ST. LOUIS Some free-market aluminum scrap prices rose Feb. 11 as buyers continued to compete for adequate supplies of scrap.
Prices for mill-grade 5052 segregated low-copper alloy clips increased to a range of 97 to 99 cents per pound from 96 to 98 cents Feb. 7, while 3105 clips rose to 86 to 88 cents per pound from 85 to 87 cents previously.
Mill-grade mixed low-copper alloy clips also strengthened to 84 to 86 cents per pound from 83 to 85 cents, while painted siding rose 1 cent to 79 to 81 cents per pound from 78 to 80 cents previously.
"Scrap seems to be getting tighter and tighter," one buyer of mill-grade material said. "I think we will see prices continue to increase, especially if the (London Metal Exchange) stays up."
"Everything is following the LME right now," a seller of mill-grade product said. "Plus, because of colder weather we are not seeing a whole lot of peddler scrap coming in right now.
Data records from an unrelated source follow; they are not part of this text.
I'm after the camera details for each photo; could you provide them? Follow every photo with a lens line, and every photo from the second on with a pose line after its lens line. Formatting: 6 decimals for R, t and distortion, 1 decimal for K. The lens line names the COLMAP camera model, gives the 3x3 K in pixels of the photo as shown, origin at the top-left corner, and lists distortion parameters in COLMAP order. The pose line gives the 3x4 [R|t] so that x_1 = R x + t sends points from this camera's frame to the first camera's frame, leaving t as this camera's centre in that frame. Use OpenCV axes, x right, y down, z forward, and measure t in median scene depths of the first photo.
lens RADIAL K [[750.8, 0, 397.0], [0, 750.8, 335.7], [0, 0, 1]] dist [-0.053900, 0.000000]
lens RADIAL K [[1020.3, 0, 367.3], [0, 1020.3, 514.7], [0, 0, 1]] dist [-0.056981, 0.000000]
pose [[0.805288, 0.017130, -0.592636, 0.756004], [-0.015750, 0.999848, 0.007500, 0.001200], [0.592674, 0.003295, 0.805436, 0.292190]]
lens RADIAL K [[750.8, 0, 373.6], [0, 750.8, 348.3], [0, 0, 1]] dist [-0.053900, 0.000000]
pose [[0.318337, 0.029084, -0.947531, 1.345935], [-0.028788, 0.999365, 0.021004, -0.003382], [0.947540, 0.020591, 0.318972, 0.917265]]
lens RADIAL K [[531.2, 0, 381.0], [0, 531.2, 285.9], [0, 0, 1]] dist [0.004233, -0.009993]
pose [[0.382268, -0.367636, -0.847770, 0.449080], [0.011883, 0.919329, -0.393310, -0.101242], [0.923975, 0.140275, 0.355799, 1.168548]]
Its a very lean environment for good scrap."
The cash primary aluminum contract on the LME ended the official session at $2,076 per tonne (94.2 cents per pound) Feb. 11, up 0.5 percent from $2,066.50 per tonne (93.7 cents per pound) Feb. 7. However, the contract lost ground Feb. 12 to end the session at $2,059.50 per tonne (93.4 cents per pound).
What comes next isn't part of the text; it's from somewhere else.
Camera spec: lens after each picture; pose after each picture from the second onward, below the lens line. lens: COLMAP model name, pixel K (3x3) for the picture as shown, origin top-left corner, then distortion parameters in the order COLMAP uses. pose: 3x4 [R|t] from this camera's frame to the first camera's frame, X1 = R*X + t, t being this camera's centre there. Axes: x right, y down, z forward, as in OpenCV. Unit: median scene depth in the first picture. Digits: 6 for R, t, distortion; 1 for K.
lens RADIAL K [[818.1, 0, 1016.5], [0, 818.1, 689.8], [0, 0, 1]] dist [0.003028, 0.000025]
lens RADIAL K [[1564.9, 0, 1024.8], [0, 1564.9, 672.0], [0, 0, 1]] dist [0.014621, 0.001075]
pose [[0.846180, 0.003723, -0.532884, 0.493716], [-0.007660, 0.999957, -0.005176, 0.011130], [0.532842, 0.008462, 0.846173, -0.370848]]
Some secondary smelters grades also rose Feb. 11, sources told AMM.
Old cast strengthened to 75 to 77 cents per pound from 74 to 76 cents Feb. 7, although old sheet held steady at 73 to 75 cents per pound.
High-grade turnings were up a penny to 73 to 75 cents per pound from 72 to 74 cents, while mixed turnings moved to 67 to 68 cents per pound from 66 to 67 cents.
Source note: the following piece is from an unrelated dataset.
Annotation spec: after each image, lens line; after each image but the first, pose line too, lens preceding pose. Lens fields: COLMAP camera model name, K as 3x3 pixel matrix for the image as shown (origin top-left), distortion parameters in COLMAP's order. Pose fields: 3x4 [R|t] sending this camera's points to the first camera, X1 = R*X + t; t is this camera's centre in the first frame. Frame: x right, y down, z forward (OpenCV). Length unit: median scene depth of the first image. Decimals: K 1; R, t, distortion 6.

Used beverage cans (UBCs) held steady at 79 to 80 cents per pound Feb. 11.
The cash North American special aluminum alloy contract (Nasaac) closed the LMEs official session at $1,910 per tonne ($86.6 cents per pound) Feb. 12, up 0.2 percent from $1,905.50 per tonne (86.4 cents per pound) a day earlier and nearly 1.3 percent above $1,885.50 per tonne (85.5 cents per pound) Feb. 7.
Gains in some secondary aluminum alloy grades were due to stronger demand from the automotive sector, sources said.
Prices for A380.1 rose a penny to $1.04 to $1.05 per pound from $1.03 to $1.04 per pound previously.
"With scrap tighter and demand slightly higher, smelters are starting to get a backbone. ... I think we will see prices head toward $1.06 by the end of February," one A380.1 seller said.
"Car sales were really good in January," a second A380.1 seller said. "We have been very busy over the past month. If people keep buying cars, my business will continue to grow."
Prices for 319.1 edged up to $1.08 to $1.10 per pound from $1.07 to $1.09 per pound, while 356.1 strengthened to $1.10 to $1.11 per pound from $1.09 to $1.10.
All other secondary grades were unchanged.